[START]

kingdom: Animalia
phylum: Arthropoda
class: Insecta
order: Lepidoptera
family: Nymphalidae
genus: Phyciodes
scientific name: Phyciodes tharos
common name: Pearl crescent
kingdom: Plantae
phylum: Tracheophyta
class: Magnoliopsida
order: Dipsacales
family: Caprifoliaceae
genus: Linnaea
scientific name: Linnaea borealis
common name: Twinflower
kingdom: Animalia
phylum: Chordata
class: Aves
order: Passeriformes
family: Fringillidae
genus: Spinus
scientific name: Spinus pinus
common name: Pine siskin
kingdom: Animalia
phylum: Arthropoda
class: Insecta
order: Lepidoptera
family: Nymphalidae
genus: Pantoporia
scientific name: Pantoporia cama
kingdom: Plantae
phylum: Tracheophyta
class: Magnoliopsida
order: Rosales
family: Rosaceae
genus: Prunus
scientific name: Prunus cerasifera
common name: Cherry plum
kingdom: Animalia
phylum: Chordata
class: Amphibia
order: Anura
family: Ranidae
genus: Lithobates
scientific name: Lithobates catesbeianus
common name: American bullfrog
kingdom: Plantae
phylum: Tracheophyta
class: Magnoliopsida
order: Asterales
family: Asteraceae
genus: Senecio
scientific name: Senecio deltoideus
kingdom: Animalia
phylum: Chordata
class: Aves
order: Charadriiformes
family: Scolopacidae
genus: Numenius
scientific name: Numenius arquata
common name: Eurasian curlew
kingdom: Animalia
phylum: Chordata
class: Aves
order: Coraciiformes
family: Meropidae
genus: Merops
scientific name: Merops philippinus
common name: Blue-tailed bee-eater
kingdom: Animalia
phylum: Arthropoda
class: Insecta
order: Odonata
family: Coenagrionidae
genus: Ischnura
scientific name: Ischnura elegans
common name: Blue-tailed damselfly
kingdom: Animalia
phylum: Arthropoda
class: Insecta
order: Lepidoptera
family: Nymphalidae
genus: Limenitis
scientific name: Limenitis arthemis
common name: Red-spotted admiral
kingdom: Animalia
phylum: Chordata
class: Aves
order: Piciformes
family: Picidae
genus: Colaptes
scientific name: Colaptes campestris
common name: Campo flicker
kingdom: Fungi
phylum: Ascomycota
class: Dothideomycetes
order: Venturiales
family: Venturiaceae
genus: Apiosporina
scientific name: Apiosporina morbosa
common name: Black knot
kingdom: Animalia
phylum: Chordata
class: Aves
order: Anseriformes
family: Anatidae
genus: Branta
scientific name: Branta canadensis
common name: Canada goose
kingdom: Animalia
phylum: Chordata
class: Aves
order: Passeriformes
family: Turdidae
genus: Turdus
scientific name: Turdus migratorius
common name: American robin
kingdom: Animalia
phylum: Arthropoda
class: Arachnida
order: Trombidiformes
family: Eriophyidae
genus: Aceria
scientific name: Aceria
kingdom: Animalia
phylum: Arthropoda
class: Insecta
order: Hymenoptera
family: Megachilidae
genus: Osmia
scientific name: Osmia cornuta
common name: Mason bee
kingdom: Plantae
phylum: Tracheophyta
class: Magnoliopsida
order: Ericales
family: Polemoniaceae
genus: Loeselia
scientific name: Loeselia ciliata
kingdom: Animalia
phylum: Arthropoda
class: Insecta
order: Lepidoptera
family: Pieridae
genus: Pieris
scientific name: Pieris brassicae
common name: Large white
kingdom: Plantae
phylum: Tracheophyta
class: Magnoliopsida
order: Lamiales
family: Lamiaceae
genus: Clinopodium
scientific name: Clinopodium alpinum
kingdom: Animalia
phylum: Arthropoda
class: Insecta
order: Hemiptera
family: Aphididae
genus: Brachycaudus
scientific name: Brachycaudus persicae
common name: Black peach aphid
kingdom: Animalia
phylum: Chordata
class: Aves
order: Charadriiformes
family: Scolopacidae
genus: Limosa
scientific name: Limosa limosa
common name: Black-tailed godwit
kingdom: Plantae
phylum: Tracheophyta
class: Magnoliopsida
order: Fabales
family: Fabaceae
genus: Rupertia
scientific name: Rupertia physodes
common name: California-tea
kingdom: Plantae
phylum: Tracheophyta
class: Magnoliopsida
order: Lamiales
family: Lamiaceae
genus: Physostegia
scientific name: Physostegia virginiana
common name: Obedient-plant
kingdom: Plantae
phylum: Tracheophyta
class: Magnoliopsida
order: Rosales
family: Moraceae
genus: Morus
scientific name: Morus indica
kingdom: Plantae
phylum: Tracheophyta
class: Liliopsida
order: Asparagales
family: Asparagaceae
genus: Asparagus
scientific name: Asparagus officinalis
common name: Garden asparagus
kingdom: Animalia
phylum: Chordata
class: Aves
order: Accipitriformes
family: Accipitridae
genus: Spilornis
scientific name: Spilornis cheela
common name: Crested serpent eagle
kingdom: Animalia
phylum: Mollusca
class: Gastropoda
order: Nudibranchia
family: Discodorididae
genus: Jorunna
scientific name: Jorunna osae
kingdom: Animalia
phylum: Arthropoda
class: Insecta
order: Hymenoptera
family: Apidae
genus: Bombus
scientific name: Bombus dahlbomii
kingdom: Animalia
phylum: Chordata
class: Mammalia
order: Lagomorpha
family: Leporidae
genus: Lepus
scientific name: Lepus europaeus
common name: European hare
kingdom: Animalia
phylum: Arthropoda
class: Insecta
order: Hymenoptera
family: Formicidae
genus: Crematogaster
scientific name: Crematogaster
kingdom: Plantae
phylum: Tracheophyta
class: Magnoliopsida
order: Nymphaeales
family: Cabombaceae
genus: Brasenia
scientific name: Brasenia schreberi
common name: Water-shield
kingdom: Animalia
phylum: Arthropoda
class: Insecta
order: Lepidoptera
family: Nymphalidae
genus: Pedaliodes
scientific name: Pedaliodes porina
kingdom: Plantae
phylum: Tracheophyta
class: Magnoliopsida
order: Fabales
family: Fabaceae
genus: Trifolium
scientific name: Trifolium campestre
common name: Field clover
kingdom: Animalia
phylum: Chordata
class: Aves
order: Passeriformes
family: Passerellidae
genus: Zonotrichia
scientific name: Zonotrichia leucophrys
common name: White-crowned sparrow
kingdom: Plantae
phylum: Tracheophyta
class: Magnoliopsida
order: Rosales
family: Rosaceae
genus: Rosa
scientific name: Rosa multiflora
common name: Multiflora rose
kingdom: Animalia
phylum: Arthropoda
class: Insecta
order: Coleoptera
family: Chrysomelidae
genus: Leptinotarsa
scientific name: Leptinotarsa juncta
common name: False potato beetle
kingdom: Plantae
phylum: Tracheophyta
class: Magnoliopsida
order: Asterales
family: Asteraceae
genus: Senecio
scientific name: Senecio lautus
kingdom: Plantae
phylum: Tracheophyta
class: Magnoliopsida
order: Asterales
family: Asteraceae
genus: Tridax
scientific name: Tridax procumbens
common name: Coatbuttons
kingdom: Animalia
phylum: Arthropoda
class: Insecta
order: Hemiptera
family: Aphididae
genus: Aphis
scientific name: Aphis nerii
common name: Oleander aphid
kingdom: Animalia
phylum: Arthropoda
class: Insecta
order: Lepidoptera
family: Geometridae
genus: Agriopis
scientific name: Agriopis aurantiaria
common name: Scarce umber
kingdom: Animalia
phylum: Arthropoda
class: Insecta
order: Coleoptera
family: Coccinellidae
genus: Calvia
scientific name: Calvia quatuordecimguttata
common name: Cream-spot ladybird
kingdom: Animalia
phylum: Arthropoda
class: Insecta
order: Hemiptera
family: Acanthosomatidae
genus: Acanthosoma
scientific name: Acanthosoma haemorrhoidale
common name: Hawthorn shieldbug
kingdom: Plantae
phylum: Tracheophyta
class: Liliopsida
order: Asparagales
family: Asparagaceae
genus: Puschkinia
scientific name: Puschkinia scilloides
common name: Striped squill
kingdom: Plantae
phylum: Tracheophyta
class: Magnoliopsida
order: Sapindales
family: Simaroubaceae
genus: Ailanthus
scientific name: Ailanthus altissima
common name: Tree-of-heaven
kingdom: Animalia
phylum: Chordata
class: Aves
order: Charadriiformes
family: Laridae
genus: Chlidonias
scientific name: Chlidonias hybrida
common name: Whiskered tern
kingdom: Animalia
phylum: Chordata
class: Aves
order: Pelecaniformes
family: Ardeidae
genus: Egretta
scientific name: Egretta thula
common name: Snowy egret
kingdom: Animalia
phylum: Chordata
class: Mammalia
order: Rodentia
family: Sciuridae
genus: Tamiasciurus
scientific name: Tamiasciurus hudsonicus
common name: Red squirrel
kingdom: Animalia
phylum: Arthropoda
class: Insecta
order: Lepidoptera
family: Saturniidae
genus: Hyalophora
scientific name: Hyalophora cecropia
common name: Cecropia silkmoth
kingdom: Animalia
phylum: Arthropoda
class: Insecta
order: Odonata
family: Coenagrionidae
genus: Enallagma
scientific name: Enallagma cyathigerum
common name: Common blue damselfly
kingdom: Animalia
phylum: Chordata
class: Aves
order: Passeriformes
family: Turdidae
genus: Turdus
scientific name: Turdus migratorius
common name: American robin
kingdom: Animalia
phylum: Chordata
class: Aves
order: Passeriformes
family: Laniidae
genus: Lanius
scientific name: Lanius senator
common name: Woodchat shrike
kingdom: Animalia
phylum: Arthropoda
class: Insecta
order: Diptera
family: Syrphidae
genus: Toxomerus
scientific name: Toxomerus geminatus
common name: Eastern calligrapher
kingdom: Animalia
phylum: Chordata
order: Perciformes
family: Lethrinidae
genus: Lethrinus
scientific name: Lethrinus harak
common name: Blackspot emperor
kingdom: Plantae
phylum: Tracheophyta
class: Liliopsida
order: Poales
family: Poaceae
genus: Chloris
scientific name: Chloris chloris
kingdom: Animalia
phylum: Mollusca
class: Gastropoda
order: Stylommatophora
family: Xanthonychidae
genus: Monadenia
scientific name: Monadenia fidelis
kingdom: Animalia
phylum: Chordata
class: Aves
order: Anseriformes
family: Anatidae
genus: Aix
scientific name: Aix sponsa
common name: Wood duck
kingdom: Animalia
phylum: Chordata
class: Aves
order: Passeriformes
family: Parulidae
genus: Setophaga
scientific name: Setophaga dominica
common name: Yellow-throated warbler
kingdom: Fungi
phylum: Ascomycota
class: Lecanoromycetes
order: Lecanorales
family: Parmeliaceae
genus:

[END]

PROBLEM DESCRIPTION: Copy out the material word for word, from its first line through the line holding "scientific name: Merops philippinus", both ends included.

ANSWER BELOW:
kingdom: Animalia
phylum: Arthropoda
class: Insecta
order: Lepidoptera
family: Nymphalidae
genus: Phyciodes
scientific name: Phyciodes tharos
common name: Pearl crescent
kingdom: Plantae
phylum: Tracheophyta
class: Magnoliopsida
order: Dipsacales
family: Caprifoliaceae
genus: Linnaea
scientific name: Linnaea borealis
common name: Twinflower
kingdom: Animalia
phylum: Chordata
class: Aves
order: Passeriformes
family: Fringillidae
genus: Spinus
scientific name: Spinus pinus
common name: Pine siskin
kingdom: Animalia
phylum: Arthropoda
class: Insecta
order: Lepidoptera
family: Nymphalidae
genus: Pantoporia
scientific name: Pantoporia cama
kingdom: Plantae
phylum: Tracheophyta
class: Magnoliopsida
order: Rosales
family: Rosaceae
genus: Prunus
scientific name: Prunus cerasifera
common name: Cherry plum
kingdom: Animalia
phylum: Chordata
class: Amphibia
order: Anura
family: Ranidae
genus: Lithobates
scientific name: Lithobates catesbeianus
common name: American bullfrog
kingdom: Plantae
phylum: Tracheophyta
class: Magnoliopsida
order: Asterales
family: Asteraceae
genus: Senecio
scientific name: Senecio deltoideus
kingdom: Animalia
phylum: Chordata
class: Aves
order: Charadriiformes
family: Scolopacidae
genus: Numenius
scientific name: Numenius arquata
common name: Eurasian curlew
kingdom: Animalia
phylum: Chordata
class: Aves
order: Coraciiformes
family: Meropidae
genus: Merops
scientific name: Merops philippinus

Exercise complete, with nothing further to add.